Activity A –
According to the UnitedHealth Group article, by how many people did membership in UnitedHealth plans grow over the past year?
Activity B –
Please transcribe the part of the UnitedHealth Group article that opens with the words containing "A marketwide sell-off" and closes with "the past year.".

Given passage –
┌──
A marketwide sell-off has led shares of UnitedHealth Group (NYSE:UNH) to tumble 10% from their summer highs -- a drop that could be offering investors a compelling chance to buy the nation's biggest health insurer.
Growing the business
UnitedHealth Group is a healthcare Goliath that insures tens of millions of people, runs a data analytics business, and operates a pharmacy benefit manager.
The company makes most of its money from its insurance plans, which raked in $33.1 billion (yes, billion) in premium revenue in the second quarter, up 10% year over year.
Demand for UnitedHealth's insurance plans has been soaring following the implementation of Obamacare in 2013, and as a result, membership in UnitedHealth plans climbed by 1.6 million people in the past year.
Obviously, a lot of membership growth is the result of UnitedHealth's offering health-insurance plans on the Obamacare exchanges in 24 states, but another reason membership is climbing is that 31 states have chosen to adopt Obamacare's expansion of Medicaid eligibility.
└──
Exercise data –
┌──
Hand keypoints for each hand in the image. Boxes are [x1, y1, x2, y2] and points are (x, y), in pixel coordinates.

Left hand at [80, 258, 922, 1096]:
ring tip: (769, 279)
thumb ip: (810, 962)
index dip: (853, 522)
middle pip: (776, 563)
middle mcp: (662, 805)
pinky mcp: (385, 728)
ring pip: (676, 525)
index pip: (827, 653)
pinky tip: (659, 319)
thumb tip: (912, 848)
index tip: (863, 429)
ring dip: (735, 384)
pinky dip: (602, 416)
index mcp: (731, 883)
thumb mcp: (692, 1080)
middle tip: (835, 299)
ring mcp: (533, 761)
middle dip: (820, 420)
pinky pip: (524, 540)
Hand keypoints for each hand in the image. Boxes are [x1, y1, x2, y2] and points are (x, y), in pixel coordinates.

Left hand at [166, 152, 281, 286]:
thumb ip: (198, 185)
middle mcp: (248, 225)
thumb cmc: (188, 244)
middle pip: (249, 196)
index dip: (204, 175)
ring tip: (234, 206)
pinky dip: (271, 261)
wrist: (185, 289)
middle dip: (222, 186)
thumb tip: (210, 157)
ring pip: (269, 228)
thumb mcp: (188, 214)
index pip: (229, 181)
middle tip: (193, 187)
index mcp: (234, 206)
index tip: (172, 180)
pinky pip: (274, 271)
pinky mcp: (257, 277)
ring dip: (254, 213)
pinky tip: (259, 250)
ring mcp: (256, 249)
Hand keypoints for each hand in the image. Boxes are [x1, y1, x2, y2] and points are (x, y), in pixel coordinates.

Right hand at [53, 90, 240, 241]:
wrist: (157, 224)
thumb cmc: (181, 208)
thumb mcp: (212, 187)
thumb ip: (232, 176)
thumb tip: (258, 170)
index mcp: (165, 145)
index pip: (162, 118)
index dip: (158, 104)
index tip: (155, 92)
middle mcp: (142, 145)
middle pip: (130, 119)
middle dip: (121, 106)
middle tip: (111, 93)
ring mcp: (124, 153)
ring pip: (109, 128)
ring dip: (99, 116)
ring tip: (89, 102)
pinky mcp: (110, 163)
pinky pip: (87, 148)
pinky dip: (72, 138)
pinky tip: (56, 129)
└──
Answer box A –
It grew by 1.6 million people.

Answer box B –
A marketwide sell-off has led shares of UnitedHealth Group (NYSE:UNH) to tumble 10% from their summer highs -- a drop that could be offering investors a compelling chance to buy the nation's biggest health insurer.
Growing the business
UnitedHealth Group is a healthcare Goliath that insures tens of millions of people, runs a data analytics business, and operates a pharmacy benefit manager.
The company makes most of its money from its insurance plans, which raked in $33.1 billion (yes, billion) in premium revenue in the second quarter, up 10% year over year.
Demand for UnitedHealth's insurance plans has been soaring following the implementation of Obamacare in 2013, and as a result, membership in UnitedHealth plans climbed by 1.6 million people in the past year.